At the National Cancer Institute as Chief, Laboratory of Cellular and Molecular Biology, Dr. Stuart Aaronson’s early investigations of mammalian transforming retroviruses led to the discovery of the first normal function of an oncogene and demonstration that genes encoding growth factors could be transforming (sis/PDGF). He and his colleagues subsequently discovered ErbB2 as an erbB related gene amplified in a primary human breast cancer, and genes for other growth factor signaling molecules, that could also be activated as oncogenes in human malignancies. Dr. Aaronson’s research has contributed to novel cancer drugs including Herceptin, which targets ERBB2, and KGF/FGF7, discovered by this team as a unique epithelial cell acting growth factor, which became Kepivance, for treatment of cancer therapy associated mucositis. Other discoveries, including erbB3, PDGFR alpha, and HGF as the ligand for MET, have also led to agents currently in clinical development as cancer therapeutics.

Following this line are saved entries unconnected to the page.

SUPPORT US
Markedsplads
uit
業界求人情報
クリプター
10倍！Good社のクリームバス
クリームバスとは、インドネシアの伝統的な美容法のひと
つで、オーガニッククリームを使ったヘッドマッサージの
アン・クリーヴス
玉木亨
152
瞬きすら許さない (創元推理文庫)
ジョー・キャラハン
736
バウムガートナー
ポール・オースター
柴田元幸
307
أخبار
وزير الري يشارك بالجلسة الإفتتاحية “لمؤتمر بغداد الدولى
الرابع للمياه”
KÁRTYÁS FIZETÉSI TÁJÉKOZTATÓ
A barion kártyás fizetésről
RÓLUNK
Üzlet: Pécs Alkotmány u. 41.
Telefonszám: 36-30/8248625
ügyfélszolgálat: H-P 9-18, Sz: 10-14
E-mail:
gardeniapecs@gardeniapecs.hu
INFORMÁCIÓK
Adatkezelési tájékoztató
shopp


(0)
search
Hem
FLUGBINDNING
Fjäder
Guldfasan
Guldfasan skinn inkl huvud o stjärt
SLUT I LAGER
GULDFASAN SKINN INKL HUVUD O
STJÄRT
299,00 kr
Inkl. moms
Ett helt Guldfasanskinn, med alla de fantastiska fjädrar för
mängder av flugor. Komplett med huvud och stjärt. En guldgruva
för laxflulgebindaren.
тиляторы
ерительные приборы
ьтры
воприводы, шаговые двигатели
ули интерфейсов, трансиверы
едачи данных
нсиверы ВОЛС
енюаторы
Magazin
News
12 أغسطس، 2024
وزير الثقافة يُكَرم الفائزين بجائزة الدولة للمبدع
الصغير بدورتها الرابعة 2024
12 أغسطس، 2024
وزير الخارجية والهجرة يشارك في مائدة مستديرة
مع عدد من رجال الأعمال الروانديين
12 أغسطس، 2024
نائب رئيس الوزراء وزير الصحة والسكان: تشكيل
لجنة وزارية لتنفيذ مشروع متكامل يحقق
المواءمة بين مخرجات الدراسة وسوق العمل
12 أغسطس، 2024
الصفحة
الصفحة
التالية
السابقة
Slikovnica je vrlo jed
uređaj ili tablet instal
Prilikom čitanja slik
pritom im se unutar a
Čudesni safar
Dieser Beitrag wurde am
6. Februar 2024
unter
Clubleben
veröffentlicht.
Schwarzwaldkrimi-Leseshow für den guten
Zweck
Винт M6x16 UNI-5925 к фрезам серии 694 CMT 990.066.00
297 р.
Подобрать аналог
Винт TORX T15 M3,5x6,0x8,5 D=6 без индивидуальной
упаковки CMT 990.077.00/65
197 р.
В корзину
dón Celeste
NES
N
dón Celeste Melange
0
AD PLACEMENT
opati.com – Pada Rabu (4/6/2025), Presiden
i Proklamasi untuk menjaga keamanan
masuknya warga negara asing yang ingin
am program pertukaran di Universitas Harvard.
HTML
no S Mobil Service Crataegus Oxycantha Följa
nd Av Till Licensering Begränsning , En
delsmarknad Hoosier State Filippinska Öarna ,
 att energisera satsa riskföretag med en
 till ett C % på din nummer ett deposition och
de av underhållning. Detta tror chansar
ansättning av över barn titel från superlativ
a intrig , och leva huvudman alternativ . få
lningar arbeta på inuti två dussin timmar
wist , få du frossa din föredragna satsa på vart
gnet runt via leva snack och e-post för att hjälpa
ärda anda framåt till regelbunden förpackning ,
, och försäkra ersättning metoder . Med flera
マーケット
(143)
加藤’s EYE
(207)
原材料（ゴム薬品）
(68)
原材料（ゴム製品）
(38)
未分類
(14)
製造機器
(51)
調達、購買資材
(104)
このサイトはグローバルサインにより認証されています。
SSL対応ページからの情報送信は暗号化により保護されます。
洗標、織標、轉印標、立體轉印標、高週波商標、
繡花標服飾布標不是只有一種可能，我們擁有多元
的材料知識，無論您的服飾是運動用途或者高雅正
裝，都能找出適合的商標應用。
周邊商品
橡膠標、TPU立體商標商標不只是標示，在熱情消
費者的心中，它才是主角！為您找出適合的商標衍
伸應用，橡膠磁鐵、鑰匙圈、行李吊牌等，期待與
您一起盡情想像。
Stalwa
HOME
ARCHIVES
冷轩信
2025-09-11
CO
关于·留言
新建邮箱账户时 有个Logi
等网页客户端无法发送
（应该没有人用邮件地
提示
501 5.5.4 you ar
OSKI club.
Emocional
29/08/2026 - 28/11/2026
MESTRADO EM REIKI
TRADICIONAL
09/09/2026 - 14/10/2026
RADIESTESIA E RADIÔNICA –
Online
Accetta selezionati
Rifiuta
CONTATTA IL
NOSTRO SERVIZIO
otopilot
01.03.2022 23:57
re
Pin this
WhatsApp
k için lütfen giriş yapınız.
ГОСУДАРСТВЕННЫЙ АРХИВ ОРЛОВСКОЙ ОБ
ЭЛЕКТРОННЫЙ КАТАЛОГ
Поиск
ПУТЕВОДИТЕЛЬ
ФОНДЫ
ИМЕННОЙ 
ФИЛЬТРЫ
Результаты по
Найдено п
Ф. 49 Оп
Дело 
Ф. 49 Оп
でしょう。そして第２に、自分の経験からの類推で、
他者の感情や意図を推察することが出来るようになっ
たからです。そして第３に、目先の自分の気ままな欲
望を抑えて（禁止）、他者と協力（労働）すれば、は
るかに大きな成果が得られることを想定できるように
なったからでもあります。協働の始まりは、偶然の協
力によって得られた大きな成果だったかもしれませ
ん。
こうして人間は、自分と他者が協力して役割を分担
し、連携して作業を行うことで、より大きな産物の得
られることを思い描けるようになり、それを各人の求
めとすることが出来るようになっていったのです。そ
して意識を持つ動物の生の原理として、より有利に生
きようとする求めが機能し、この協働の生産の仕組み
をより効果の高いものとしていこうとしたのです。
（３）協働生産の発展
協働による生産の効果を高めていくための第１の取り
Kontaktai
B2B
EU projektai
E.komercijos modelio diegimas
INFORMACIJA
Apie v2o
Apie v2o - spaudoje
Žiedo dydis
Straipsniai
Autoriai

Dr. Aaronson joined Mount Sinai in 1993 and initiated studies of Wnt signaling with the goal of identifying novel Wnt activation mechanisms such as Wnt autocrine signaling in human tumors. His team identified and cloned cell surface acting Wnt antagonists, FRP and DKK1, established their mechanisms of action, and contributed to understanding of Wnt co-receptor activation. Using these and other approaches, they have established that autocrine Wnt signaling is a common mechanism of Wnt canonical pathway activation in human tumors ranging from epithelial malignancies including breast, ovarian, and non-small cell lung carcinomas, to a wide array of mesenchymally derived sarcomas. Dr. Aaronson has also identified novel p53 functions in cell stress responses and transcriptional mechanisms differentially regulating p53 growth arrest and apoptosis. He has published extensively on growth control and cancer, holds more than 50 patents, and has trained dozens of investigators, who are in academic positions, biotech/pharma, or head cancer centers/institutes in the US and abroad.